--- Data extract Enclosed Below ---

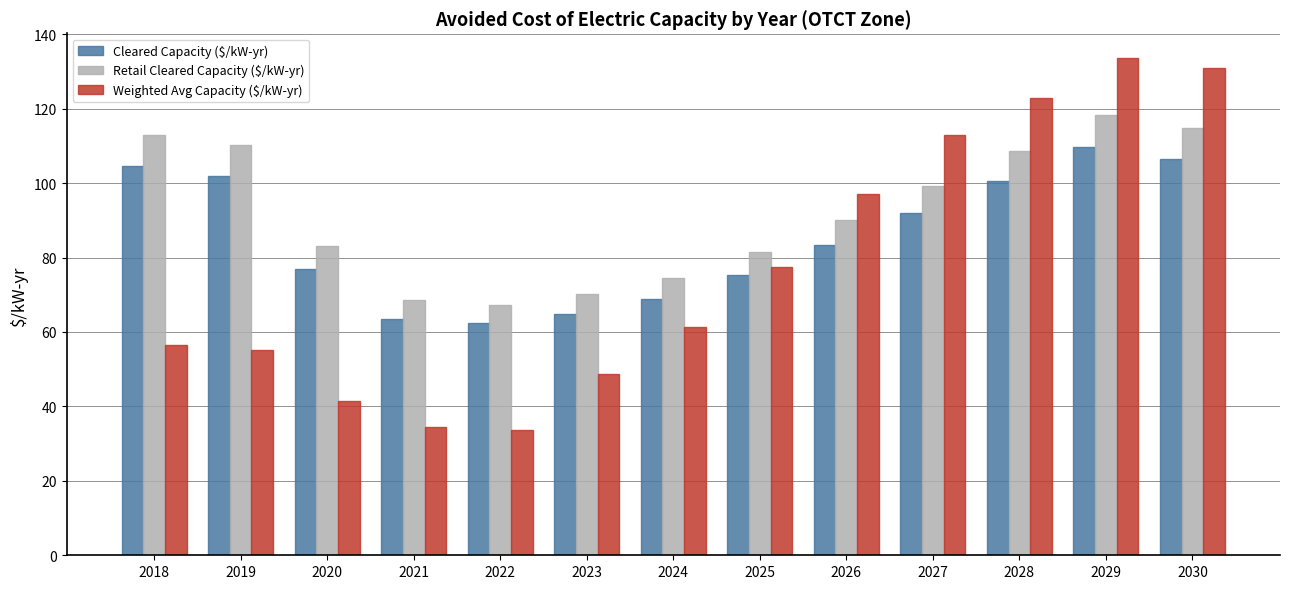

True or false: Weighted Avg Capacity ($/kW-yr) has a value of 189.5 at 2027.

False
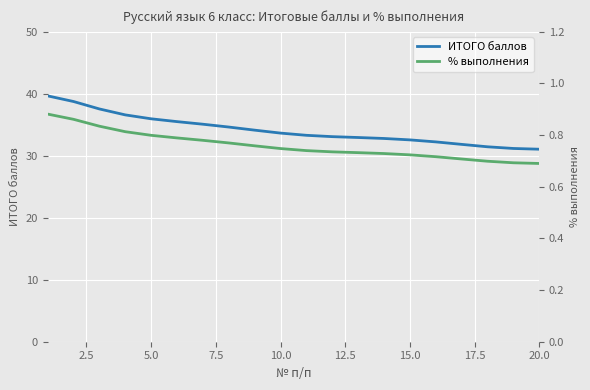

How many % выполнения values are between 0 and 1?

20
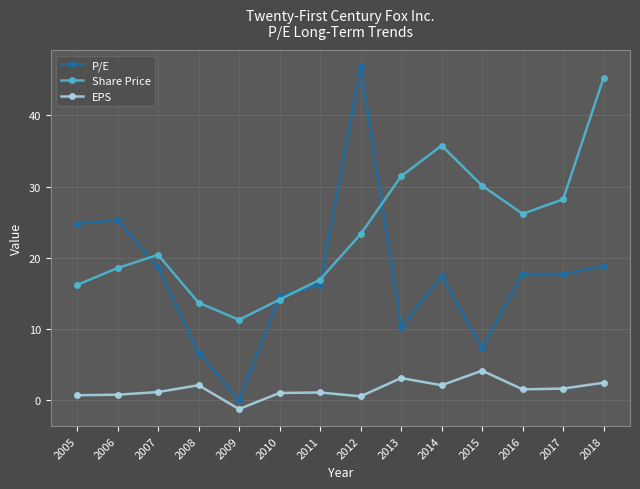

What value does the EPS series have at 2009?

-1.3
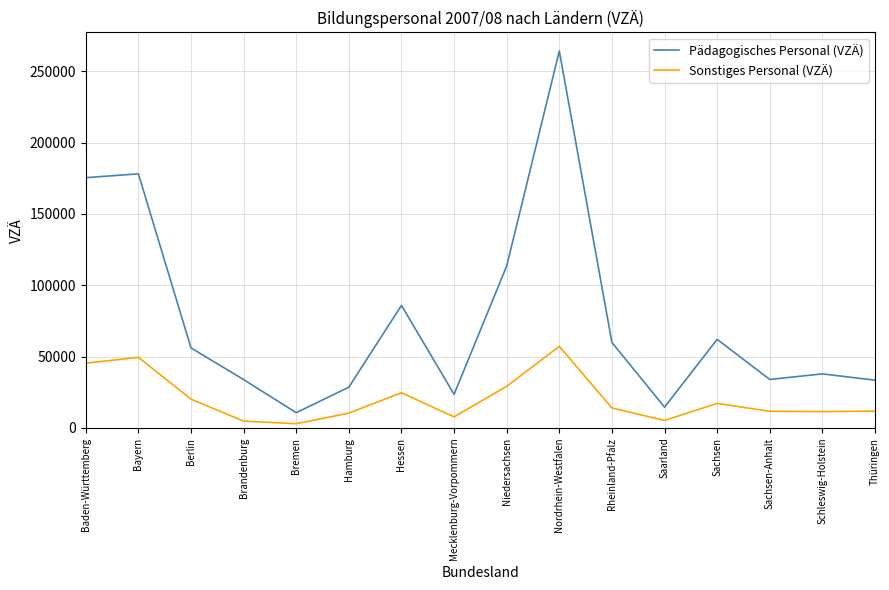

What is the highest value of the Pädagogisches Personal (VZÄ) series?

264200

--- End of Enclosed Data extract ---

◆ Work item
Rewrite the stretch from the line containing "What is the" through the end of the records, putting "lowest" in place of "highest" and leaving everything else unchanged.

◆ Result for this exercise
What is the lowest value of the Pädagogisches Personal (VZÄ) series?

264200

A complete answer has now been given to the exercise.